The pool leads into a small cave and across to a volcanic arch way. The water is crystal clear and a beautiful blue. Time just seemed to drift by as I took in the different shapes and colours of the rocks. For the more adventurous just before you start to climb back up the steps a dirt track leads of the left which leads down towards rock beaches and are mainly used by local fishermen to access more isolated lucrative fishing spots further along the coast. I then returned to the car to explore the coastal road further.
A right turn took me back to the road towards Pozo de La Salud.You pass fields and fields of fresh pineapples, but if you stop, don’t get too close. The leaves are like razor blades! There are also plantations of Canarian bananas. You then climb a little to a brow of a hill and the landscape become more volcanic.
After a few minutes you see the sign for Charco Azul.A very sharp right hand turn leads onto a narrow road which meanders down to the carpark. The path then descends for quite a while and includes over 100 steps down to the water’s edge. There is a handrail most of the way down. There are a number of viewpoints as you make your journey towards the clear blue sea. To the left is an area called Charco Los Mimbres which has another natural pool, although quite small with another volcanic archway behind.

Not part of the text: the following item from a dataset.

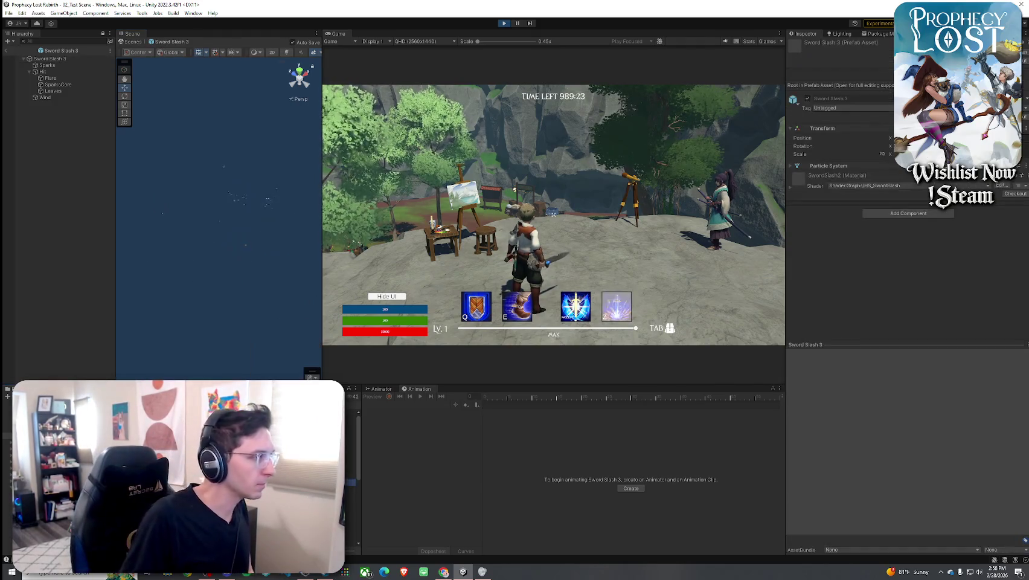
pyautogui.doubleClick(289, 482)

As I scrambled across the smooth pebbles and rocks for a closer look the rock formation to my right was quite spectacular. I suspected the tide was coming in, so made my way back onto the path and down to Charco Azul. The pool was a turquoise blue and completely still. Under the archway the low tide made access to the water’s edge quite easy. The sun was catching the water and crabs and small fish were darting around in the pool. Three Portuguese man o' war floated happily trailing their tentacles behind them. (Many wrongly class these as jellyfish, but they are not). The waves then started breaking over the natural breakwater breaking the mesmerizing spell of the reflections. As I left the pool and climbed the few steps the local council has built a number of timber sunbathing platforms. It’s then quite a hike back up to the carpark, but as this is El Hierro no one is in any rush.

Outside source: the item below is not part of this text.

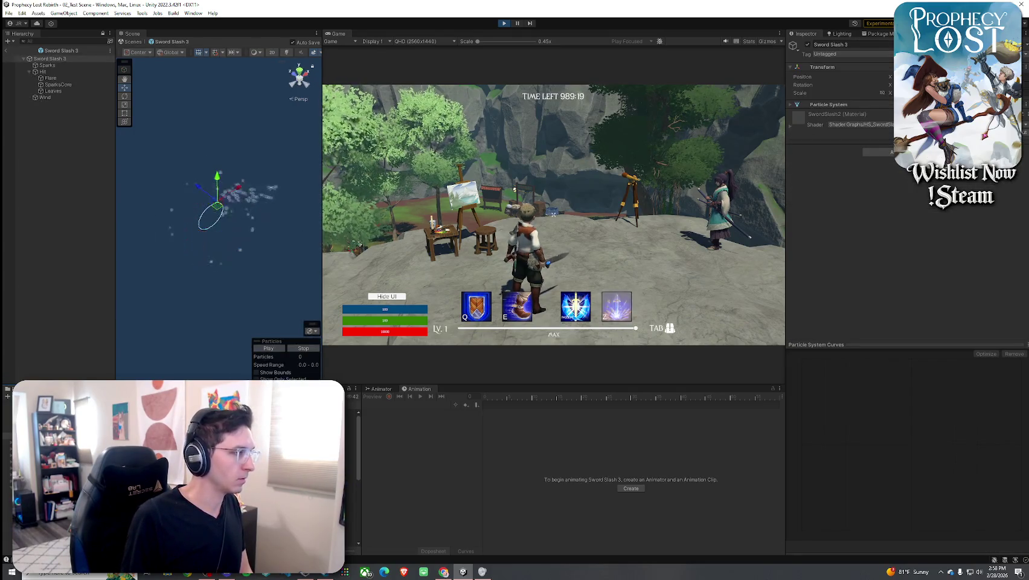
pyautogui.doubleClick(289, 488)
pyautogui.click(290, 495)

My adventure continues along the costal road with its twists and turns towards Pozo de La Salud. As I go down the last hill towards the junction Sabinosa and Pozo de La Salud there is one last minor road to my right. This is sign posted, La Laja.
It’s about 100 yards to the car park. There looks to be a track to my right, but that as a quite clear yellow and white cross marked on the rocks, and indication that this isn’t a path. The path, well steps are to my left, all 142 of them!

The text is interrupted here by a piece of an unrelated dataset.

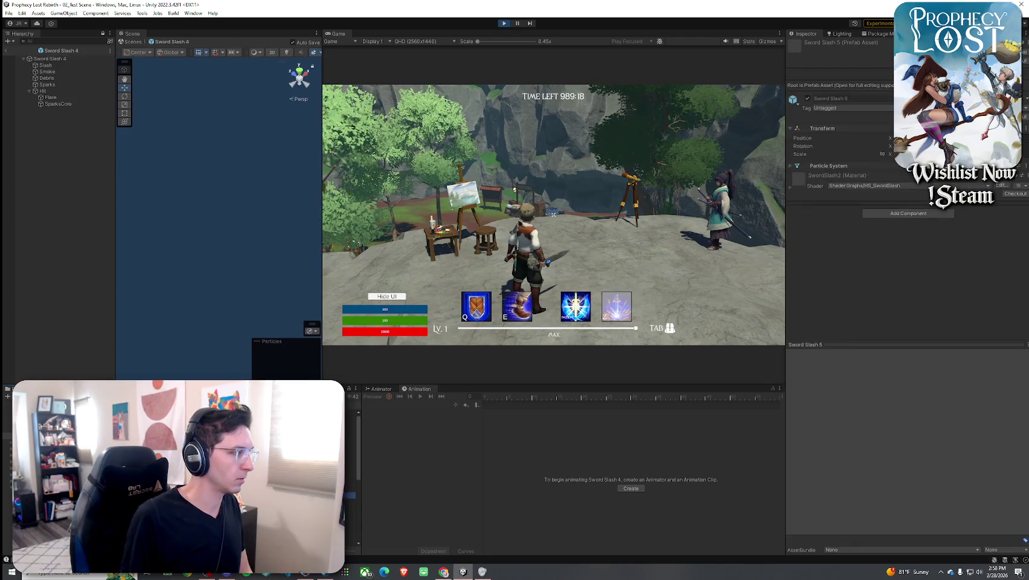
pyautogui.doubleClick(290, 495)
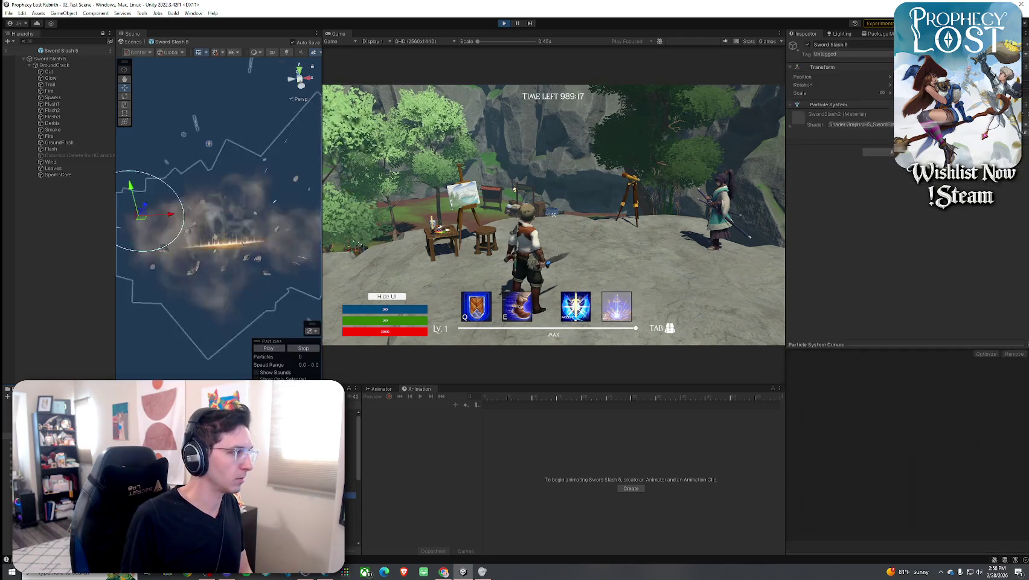
pyautogui.click(270, 348)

These though are very level, shallow and well maintained and the distance to the shore line is not much different to that at La Maceta.There is a viewpoint or sunbathing area after a few yards.
As you reach the bottom of the steps it opens up into a cave, laid out with tables, benches and tree stumps for seats. To the left is an area for barbequing, a passion of the locals. The tide was still quite low and I could see a path leading to my right. It’s about 1 yard wide, with water either side which leads round to a horseshoe cove and natural pool which goes back into another cave. The backdrop of volcanic rock formations is beautiful and very colourful. As the sea tried to crash over the path I retreated to safer ground.
Of the coves and swimming area’s I’ve described, not one of them has a sandy beach. From La Laja you could see the sun shining on the small beach at Playa Arenas Blancas.But who needs a beach when all have sunbathing areas and access to the ocean, and spectacular views.